TASK MATERIAL -
--

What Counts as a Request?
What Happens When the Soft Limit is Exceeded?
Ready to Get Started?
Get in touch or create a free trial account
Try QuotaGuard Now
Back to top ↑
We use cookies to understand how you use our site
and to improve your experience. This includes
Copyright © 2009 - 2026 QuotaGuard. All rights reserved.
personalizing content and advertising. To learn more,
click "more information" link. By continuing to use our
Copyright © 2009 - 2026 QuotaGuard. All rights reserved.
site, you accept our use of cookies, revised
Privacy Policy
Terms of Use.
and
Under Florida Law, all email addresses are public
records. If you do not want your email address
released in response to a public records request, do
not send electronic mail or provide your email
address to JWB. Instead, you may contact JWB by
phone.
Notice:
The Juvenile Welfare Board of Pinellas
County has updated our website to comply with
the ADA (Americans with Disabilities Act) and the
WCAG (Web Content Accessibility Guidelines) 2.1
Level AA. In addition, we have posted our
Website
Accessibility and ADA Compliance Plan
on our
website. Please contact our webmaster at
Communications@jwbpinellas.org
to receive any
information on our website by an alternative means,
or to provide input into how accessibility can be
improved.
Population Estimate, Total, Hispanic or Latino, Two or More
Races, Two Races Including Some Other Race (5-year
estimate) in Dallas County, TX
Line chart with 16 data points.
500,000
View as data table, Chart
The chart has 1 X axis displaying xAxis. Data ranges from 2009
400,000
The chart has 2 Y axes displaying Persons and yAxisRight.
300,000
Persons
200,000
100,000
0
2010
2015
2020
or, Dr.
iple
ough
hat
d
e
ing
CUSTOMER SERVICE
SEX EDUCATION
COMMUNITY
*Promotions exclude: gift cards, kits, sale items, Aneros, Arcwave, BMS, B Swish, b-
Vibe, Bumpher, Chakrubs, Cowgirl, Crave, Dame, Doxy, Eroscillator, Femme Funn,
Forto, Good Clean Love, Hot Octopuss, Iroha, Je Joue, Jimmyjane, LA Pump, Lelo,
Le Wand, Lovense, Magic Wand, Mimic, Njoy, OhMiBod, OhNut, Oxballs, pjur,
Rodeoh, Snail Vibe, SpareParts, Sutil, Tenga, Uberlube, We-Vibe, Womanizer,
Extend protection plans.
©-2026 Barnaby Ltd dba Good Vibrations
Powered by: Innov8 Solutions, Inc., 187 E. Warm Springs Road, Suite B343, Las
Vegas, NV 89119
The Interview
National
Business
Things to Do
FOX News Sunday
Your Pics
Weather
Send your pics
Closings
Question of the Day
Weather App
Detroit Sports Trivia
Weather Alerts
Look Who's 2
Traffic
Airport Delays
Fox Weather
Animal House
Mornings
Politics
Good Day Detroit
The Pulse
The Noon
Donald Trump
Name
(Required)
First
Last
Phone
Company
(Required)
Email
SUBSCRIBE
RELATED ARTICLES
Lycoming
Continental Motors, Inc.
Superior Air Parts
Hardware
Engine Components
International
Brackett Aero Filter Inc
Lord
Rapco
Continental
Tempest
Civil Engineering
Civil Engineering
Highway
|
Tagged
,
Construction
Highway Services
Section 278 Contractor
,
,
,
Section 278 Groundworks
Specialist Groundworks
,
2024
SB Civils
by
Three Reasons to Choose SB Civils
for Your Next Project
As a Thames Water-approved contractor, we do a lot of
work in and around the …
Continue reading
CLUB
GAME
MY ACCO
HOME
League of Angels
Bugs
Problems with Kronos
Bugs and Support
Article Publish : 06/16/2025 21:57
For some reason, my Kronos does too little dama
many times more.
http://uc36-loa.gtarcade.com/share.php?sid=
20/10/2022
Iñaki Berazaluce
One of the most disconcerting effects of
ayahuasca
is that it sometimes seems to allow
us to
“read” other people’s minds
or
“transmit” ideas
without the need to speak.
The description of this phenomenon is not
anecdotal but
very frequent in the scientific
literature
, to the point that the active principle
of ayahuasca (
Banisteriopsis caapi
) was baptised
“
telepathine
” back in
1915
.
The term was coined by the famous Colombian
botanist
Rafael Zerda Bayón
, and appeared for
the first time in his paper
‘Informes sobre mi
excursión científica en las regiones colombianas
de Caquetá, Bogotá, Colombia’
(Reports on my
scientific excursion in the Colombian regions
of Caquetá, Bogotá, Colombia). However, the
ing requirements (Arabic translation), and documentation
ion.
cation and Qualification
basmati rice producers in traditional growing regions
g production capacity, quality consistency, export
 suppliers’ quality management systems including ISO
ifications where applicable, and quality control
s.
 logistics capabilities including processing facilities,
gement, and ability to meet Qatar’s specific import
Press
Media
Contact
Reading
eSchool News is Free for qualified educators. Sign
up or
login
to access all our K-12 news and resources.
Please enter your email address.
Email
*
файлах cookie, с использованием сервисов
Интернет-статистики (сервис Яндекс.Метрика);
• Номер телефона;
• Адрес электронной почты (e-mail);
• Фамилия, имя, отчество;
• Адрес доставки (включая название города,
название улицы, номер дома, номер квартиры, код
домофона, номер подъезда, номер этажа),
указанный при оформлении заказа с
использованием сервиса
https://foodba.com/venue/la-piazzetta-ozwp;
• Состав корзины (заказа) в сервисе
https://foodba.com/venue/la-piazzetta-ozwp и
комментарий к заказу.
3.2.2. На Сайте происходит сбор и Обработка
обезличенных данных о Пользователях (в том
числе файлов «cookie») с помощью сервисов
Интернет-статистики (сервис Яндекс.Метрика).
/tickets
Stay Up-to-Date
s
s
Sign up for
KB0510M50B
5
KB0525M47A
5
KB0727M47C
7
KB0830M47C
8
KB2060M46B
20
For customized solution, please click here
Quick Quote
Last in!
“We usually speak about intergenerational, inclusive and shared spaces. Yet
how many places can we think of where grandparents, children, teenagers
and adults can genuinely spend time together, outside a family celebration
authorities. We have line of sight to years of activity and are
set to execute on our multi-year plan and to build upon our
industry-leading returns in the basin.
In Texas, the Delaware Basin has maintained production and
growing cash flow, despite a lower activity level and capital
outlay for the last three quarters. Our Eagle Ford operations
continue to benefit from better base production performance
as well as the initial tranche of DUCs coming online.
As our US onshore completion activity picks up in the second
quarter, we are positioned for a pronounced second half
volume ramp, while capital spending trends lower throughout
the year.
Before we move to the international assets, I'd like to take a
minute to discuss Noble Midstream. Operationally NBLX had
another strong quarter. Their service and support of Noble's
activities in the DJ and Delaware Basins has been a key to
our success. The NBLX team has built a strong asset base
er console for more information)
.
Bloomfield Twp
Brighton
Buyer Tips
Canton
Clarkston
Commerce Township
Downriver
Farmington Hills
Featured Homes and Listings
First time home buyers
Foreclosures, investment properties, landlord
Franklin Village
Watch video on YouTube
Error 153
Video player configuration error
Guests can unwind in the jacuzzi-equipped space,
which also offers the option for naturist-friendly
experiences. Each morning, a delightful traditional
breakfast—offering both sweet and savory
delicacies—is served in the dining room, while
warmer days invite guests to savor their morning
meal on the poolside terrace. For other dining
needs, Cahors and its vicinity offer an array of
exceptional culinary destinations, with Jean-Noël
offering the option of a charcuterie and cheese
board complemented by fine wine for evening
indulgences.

--

TASK GOAL -
Please render the text of all the data above as a numbered list, one line per item, with blank lines left out.

REPLY TO THE EXERCISE -
1. What Counts as a Request?
2. What Happens When the Soft Limit is Exceeded?
3. Ready to Get Started?
4. Get in touch or create a free trial account
5. Try QuotaGuard Now
6. Back to top ↑
7. We use cookies to understand how you use our site
8. and to improve your experience. This includes
9. Copyright © 2009 - 2026 QuotaGuard. All rights reserved.
10. personalizing content and advertising. To learn more,
11. click "more information" link. By continuing to use our
12. Copyright © 2009 - 2026 QuotaGuard. All rights reserved.
13. site, you accept our use of cookies, revised
14. Privacy Policy
15. Terms of Use.
16. and
17. Under Florida Law, all email addresses are public
18. records. If you do not want your email address
19. released in response to a public records request, do
20. not send electronic mail or provide your email
21. address to JWB. Instead, you may contact JWB by
22. phone.
23. Notice:
24. The Juvenile Welfare Board of Pinellas
25. County has updated our website to comply with
26. the ADA (Americans with Disabilities Act) and the
27. WCAG (Web Content Accessibility Guidelines) 2.1
28. Level AA. In addition, we have posted our
29. Website
30. Accessibility and ADA Compliance Plan
31. on our
32. website. Please contact our webmaster at
33. Communications@jwbpinellas.org
34. to receive any
35. information on our website by an alternative means,
36. or to provide input into how accessibility can be
37. improved.
38. Population Estimate, Total, Hispanic or Latino, Two or More
39. Races, Two Races Including Some Other Race (5-year
40. estimate) in Dallas County, TX
41. Line chart with 16 data points.
42. 500,000
43. View as data table, Chart
44. The chart has 1 X axis displaying xAxis. Data ranges from 2009
45. 400,000
46. The chart has 2 Y axes displaying Persons and yAxisRight.
47. 300,000
48. Persons
49. 200,000
50. 100,000
51. 0
52. 2010
53. 2015
54. 2020
55. or, Dr.
56. iple
57. ough
58. hat
59. d
60. e
61. ing
62. CUSTOMER SERVICE
63. SEX EDUCATION
64. COMMUNITY
65. *Promotions exclude: gift cards, kits, sale items, Aneros, Arcwave, BMS, B Swish, b-
66. Vibe, Bumpher, Chakrubs, Cowgirl, Crave, Dame, Doxy, Eroscillator, Femme Funn,
67. Forto, Good Clean Love, Hot Octopuss, Iroha, Je Joue, Jimmyjane, LA Pump, Lelo,
68. Le Wand, Lovense, Magic Wand, Mimic, Njoy, OhMiBod, OhNut, Oxballs, pjur,
69. Rodeoh, Snail Vibe, SpareParts, Sutil, Tenga, Uberlube, We-Vibe, Womanizer,
70. Extend protection plans.
71. ©-2026 Barnaby Ltd dba Good Vibrations
72. Powered by: Innov8 Solutions, Inc., 187 E. Warm Springs Road, Suite B343, Las
73. Vegas, NV 89119
74. The Interview
75. National
76. Business
77. Things to Do
78. FOX News Sunday
79. Your Pics
80. Weather
81. Send your pics
82. Closings
83. Question of the Day
84. Weather App
85. Detroit Sports Trivia
86. Weather Alerts
87. Look Who's 2
88. Traffic
89. Airport Delays
90. Fox Weather
91. Animal House
92. Mornings
93. Politics
94. Good Day Detroit
95. The Pulse
96. The Noon
97. Donald Trump
98. Name
99. (Required)
100. First
101. Last
102. Phone
103. Company
104. (Required)
105. Email
106. SUBSCRIBE
107. RELATED ARTICLES
108. Lycoming
109. Continental Motors, Inc.
110. Superior Air Parts
111. Hardware
112. Engine Components
113. International
114. Brackett Aero Filter Inc
115. Lord
116. Rapco
117. Continental
118. Tempest
119. Civil Engineering
120. Civil Engineering
121. Highway
122. |
123. Tagged
124. ,
125. Construction
126. Highway Services
127. Section 278 Contractor
128. ,
129. ,
130. ,
131. Section 278 Groundworks
132. Specialist Groundworks
133. ,
134. 2024
135. SB Civils
136. by
137. Three Reasons to Choose SB Civils
138. for Your Next Project
139. As a Thames Water-approved contractor, we do a lot of
140. work in and around the …
141. Continue reading
142. CLUB
143. GAME
144. MY ACCO
145. HOME
146. League of Angels
147. Bugs
148. Problems with Kronos
149. Bugs and Support
150. Article Publish : 06/16/2025 21:57
151. For some reason, my Kronos does too little dama
152. many times more.
153. http://uc36-loa.gtarcade.com/share.php?sid=
154. 20/10/2022
155. Iñaki Berazaluce
156. One of the most disconcerting effects of
157. ayahuasca
158. is that it sometimes seems to allow
159. us to
160. “read” other people’s minds
161. or
162. “transmit” ideas
163. without the need to speak.
164. The description of this phenomenon is not
165. anecdotal but
166. very frequent in the scientific
167. literature
168. , to the point that the active principle
169. of ayahuasca (
170. Banisteriopsis caapi
171. ) was baptised
172. “
173. telepathine
174. ” back in
175. 1915
176. .
177. The term was coined by the famous Colombian
178. botanist
179. Rafael Zerda Bayón
180. , and appeared for
181. the first time in his paper
182. ‘Informes sobre mi
183. excursión científica en las regiones colombianas
184. de Caquetá, Bogotá, Colombia’
185. (Reports on my
186. scientific excursion in the Colombian regions
187. of Caquetá, Bogotá, Colombia). However, the
188. ing requirements (Arabic translation), and documentation
189. ion.
190. cation and Qualification
191. basmati rice producers in traditional growing regions
192. g production capacity, quality consistency, export
193.  suppliers’ quality management systems including ISO
194. ifications where applicable, and quality control
195. s.
196.  logistics capabilities including processing facilities,
197. gement, and ability to meet Qatar’s specific import
198. Press
199. Media
200. Contact
201. Reading
202. eSchool News is Free for qualified educators. Sign
203. up or
204. login
205. to access all our K-12 news and resources.
206. Please enter your email address.
207. Email
208. *
209. файлах cookie, с использованием сервисов
210. Интернет-статистики (сервис Яндекс.Метрика);
211. • Номер телефона;
212. • Адрес электронной почты (e-mail);
213. • Фамилия, имя, отчество;
214. • Адрес доставки (включая название города,
215. название улицы, номер дома, номер квартиры, код
216. домофона, номер подъезда, номер этажа),
217. указанный при оформлении заказа с
218. использованием сервиса
219. https://foodba.com/venue/la-piazzetta-ozwp;
220. • Состав корзины (заказа) в сервисе
221. https://foodba.com/venue/la-piazzetta-ozwp и
222. комментарий к заказу.
223. 3.2.2. На Сайте происходит сбор и Обработка
224. обезличенных данных о Пользователях (в том
225. числе файлов «cookie») с помощью сервисов
226. Интернет-статистики (сервис Яндекс.Метрика).
227. /tickets
228. Stay Up-to-Date
229. s
230. s
231. Sign up for
232. KB0510M50B
233. 5
234. KB0525M47A
235. 5
236. KB0727M47C
237. 7
238. KB0830M47C
239. 8
240. KB2060M46B
241. 20
242. For customized solution, please click here
243. Quick Quote
244. Last in!
245. “We usually speak about intergenerational, inclusive and shared spaces. Yet
246. how many places can we think of where grandparents, children, teenagers
247. and adults can genuinely spend time together, outside a family celebration
248. authorities. We have line of sight to years of activity and are
249. set to execute on our multi-year plan and to build upon our
250. industry-leading returns in the basin.
251. In Texas, the Delaware Basin has maintained production and
252. growing cash flow, despite a lower activity level and capital
253. outlay for the last three quarters. Our Eagle Ford operations
254. continue to benefit from better base production performance
255. as well as the initial tranche of DUCs coming online.
256. As our US onshore completion activity picks up in the second
257. quarter, we are positioned for a pronounced second half
258. volume ramp, while capital spending trends lower throughout
259. the year.
260. Before we move to the international assets, I'd like to take a
261. minute to discuss Noble Midstream. Operationally NBLX had
262. another strong quarter. Their service and support of Noble's
263. activities in the DJ and Delaware Basins has been a key to
264. our success. The NBLX team has built a strong asset base
265. er console for more information)
266. .
267. Bloomfield Twp
268. Brighton
269. Buyer Tips
270. Canton
271. Clarkston
272. Commerce Township
273. Downriver
274. Farmington Hills
275. Featured Homes and Listings
276. First time home buyers
277. Foreclosures, investment properties, landlord
278. Franklin Village
279. Watch video on YouTube
280. Error 153
281. Video player configuration error
282. Guests can unwind in the jacuzzi-equipped space,
283. which also offers the option for naturist-friendly
284. experiences. Each morning, a delightful traditional
285. breakfast—offering both sweet and savory
286. delicacies—is served in the dining room, while
287. warmer days invite guests to savor their morning
288. meal on the poolside terrace. For other dining
289. needs, Cahors and its vicinity offer an array of
290. exceptional culinary destinations, with Jean-Noël
291. offering the option of a charcuterie and cheese
292. board complemented by fine wine for evening
293. indulgences.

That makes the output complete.